--- WHAT YOU ARE ASKED TO DO ---
Render everything below from the line containing "locality: Sepilok" down to the line containing "collectors: T. Tsui", both ends included, as a Markdown table with the columns Row and Line. Number the rows and skip any blank lines.
# DATA SUPPLIED start
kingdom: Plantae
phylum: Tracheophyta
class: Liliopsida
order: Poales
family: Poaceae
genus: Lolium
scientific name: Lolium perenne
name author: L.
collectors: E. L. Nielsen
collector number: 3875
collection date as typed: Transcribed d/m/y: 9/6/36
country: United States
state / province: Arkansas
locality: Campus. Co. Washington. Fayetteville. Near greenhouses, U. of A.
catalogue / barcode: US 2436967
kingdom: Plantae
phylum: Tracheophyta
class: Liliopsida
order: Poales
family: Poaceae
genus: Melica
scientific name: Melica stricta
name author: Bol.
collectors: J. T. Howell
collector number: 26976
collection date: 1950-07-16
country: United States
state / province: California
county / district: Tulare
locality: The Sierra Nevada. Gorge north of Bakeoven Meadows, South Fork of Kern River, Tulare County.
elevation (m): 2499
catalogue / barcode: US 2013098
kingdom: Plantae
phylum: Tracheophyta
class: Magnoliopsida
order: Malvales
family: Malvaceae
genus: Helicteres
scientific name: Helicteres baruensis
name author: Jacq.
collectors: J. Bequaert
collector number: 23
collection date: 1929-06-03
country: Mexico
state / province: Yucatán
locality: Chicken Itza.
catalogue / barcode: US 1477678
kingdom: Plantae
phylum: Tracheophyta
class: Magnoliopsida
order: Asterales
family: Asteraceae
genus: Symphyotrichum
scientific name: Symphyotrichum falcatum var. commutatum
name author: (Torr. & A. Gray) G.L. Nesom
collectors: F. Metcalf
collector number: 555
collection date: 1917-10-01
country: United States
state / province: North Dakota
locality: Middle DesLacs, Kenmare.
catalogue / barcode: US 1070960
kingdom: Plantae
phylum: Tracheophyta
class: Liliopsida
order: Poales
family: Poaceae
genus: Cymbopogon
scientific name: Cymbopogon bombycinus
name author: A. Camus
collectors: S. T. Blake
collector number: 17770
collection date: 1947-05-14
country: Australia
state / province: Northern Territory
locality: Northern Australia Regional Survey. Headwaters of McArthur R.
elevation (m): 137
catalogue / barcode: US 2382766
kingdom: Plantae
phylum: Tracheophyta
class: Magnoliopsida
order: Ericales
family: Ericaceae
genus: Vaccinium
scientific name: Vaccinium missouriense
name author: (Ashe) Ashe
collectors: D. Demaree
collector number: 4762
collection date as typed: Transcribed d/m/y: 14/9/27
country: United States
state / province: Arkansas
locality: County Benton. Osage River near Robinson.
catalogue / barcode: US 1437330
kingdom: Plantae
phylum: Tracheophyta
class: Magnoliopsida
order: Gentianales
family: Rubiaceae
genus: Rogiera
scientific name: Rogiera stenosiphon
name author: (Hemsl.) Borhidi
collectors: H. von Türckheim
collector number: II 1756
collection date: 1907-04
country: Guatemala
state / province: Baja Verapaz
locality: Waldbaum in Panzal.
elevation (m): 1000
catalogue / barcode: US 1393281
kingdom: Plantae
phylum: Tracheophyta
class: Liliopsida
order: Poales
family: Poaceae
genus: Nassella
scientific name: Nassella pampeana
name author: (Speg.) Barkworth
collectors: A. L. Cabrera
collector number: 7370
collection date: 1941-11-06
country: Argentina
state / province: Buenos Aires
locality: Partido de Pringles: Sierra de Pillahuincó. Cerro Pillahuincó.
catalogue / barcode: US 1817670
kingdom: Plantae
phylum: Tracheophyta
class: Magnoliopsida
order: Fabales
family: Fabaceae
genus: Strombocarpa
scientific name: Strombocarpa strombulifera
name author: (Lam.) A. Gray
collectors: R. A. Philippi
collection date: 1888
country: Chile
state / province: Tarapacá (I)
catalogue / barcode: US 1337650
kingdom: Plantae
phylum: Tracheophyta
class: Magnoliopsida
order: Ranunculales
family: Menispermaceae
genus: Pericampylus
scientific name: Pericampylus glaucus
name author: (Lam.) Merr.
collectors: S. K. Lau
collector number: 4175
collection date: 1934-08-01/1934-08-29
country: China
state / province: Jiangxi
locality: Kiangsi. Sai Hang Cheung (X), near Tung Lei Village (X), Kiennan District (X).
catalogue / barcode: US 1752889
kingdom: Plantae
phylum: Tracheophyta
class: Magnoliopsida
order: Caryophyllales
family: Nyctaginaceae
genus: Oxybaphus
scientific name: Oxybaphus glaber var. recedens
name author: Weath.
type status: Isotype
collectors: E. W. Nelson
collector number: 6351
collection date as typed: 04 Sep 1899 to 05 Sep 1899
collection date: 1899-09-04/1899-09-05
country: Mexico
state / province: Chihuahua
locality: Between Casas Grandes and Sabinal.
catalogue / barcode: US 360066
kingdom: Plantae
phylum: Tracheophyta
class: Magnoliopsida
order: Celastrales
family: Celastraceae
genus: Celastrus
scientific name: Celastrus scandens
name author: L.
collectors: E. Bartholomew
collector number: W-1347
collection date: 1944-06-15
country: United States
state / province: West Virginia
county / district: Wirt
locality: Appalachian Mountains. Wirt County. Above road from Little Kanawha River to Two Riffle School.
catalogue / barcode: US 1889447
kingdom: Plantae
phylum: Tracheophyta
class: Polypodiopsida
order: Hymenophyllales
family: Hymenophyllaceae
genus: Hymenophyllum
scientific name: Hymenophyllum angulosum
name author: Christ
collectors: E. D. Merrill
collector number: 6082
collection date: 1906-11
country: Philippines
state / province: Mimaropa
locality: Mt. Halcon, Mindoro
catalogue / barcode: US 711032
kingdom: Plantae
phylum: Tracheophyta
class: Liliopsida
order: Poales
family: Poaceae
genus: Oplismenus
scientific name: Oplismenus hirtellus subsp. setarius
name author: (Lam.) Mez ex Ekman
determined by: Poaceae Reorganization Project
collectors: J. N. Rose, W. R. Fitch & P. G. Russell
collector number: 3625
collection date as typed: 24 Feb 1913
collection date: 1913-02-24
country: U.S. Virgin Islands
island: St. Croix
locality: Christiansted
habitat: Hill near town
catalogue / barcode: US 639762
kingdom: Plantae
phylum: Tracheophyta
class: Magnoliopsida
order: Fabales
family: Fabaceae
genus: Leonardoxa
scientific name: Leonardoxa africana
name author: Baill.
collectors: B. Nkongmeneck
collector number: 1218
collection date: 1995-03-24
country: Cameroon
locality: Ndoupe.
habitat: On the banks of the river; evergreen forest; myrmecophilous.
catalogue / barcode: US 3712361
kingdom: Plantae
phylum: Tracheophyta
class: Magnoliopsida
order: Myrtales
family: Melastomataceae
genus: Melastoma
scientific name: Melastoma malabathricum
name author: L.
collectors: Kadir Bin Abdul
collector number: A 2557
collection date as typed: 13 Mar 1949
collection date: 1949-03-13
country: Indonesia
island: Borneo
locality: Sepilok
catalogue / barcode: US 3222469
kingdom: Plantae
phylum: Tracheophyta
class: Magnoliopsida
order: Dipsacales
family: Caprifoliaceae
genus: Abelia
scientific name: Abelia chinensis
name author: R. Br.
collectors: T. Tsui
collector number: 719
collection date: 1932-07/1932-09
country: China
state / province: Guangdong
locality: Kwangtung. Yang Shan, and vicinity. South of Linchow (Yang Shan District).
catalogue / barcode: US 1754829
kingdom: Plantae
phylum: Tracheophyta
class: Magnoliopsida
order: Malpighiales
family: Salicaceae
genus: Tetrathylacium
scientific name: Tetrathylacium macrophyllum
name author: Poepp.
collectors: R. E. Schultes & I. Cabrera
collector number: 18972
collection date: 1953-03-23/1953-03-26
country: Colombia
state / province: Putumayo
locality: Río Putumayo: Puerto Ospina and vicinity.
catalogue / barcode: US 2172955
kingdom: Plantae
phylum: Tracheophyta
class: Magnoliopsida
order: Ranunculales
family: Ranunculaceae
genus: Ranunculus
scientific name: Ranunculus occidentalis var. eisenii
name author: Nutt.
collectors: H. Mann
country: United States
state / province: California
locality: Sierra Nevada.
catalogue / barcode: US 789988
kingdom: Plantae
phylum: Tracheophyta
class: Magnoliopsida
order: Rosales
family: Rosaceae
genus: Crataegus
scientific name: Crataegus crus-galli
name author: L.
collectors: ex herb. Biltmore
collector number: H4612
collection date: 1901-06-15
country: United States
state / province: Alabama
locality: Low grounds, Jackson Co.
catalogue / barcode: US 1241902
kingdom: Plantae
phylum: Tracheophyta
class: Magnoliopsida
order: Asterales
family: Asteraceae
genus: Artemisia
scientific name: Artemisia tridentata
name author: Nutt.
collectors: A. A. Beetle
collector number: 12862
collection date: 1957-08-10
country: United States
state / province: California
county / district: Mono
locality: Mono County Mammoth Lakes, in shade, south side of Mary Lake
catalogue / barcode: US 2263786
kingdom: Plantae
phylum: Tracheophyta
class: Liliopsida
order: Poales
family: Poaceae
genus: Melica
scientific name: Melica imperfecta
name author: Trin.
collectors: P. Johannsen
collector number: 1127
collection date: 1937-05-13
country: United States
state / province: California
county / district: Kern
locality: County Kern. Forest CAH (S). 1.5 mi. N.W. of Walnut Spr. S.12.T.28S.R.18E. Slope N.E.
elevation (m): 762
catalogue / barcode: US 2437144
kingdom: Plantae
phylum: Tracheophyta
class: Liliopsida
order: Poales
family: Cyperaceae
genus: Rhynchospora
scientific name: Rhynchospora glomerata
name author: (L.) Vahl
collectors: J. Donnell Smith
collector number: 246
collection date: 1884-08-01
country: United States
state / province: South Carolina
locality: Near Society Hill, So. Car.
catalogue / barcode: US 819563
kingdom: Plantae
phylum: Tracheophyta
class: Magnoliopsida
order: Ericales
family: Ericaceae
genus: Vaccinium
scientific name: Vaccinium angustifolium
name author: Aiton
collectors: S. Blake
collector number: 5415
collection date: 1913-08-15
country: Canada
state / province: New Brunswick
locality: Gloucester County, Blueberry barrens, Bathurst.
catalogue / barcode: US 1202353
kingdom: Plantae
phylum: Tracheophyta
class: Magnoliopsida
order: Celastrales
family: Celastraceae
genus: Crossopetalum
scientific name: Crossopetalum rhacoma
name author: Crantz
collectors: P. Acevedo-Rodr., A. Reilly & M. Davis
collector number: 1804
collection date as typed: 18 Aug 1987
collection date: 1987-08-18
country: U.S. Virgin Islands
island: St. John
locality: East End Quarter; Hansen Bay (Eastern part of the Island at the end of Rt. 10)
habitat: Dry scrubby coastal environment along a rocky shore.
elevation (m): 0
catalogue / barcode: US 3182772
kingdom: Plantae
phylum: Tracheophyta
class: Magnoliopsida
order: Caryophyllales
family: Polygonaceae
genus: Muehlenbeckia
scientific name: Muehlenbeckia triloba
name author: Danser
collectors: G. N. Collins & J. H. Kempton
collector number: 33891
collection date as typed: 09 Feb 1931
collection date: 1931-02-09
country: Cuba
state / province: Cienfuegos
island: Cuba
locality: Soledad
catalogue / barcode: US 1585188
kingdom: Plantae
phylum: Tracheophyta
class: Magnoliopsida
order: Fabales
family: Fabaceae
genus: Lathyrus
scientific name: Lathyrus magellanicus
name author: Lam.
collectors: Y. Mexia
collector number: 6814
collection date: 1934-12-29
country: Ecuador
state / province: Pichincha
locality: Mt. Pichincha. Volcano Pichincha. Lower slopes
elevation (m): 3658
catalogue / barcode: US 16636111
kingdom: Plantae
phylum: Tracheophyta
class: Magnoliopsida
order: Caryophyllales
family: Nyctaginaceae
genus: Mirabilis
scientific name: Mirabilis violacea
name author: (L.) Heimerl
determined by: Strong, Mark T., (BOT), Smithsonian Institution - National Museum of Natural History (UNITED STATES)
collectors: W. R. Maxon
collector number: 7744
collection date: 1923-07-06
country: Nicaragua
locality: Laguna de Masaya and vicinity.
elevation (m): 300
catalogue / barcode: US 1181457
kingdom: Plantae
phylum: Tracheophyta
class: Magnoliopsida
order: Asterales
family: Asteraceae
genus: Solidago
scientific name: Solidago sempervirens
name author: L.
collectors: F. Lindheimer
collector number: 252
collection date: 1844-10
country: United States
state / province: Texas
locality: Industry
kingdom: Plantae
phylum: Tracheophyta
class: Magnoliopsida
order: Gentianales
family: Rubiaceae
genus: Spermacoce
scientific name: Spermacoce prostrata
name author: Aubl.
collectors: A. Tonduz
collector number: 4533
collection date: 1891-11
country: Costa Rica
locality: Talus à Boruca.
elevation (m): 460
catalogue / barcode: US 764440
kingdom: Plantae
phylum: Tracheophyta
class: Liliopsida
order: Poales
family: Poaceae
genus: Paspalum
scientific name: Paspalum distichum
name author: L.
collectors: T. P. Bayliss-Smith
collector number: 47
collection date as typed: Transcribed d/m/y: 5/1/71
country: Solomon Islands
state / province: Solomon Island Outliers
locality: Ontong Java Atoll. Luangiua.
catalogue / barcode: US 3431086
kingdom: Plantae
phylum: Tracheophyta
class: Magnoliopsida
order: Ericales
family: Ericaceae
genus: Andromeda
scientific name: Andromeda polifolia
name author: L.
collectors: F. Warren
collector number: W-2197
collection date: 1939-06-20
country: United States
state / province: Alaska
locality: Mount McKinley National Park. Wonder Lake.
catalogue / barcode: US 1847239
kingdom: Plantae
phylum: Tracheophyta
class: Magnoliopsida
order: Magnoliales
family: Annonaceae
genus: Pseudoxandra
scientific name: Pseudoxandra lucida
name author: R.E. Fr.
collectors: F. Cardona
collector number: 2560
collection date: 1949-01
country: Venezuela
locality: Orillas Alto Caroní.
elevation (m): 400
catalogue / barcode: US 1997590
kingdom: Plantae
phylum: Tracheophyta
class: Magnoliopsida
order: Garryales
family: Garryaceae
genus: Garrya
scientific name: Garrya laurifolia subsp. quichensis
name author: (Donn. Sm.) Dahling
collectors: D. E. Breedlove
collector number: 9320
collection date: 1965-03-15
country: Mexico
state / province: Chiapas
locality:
# DATA SUPPLIED end
--- WRITTEN ANSWER ---
| Row | Line |
|---|---|
| 1 | locality: Sepilok |
| 2 | catalogue / barcode: US 3222469 |
| 3 | kingdom: Plantae |
| 4 | phylum: Tracheophyta |
| 5 | class: Magnoliopsida |
| 6 | order: Dipsacales |
| 7 | family: Caprifoliaceae |
| 8 | genus: Abelia |
| 9 | scientific name: Abelia chinensis |
| 10 | name author: R. Br. |
| 11 | collectors: T. Tsui |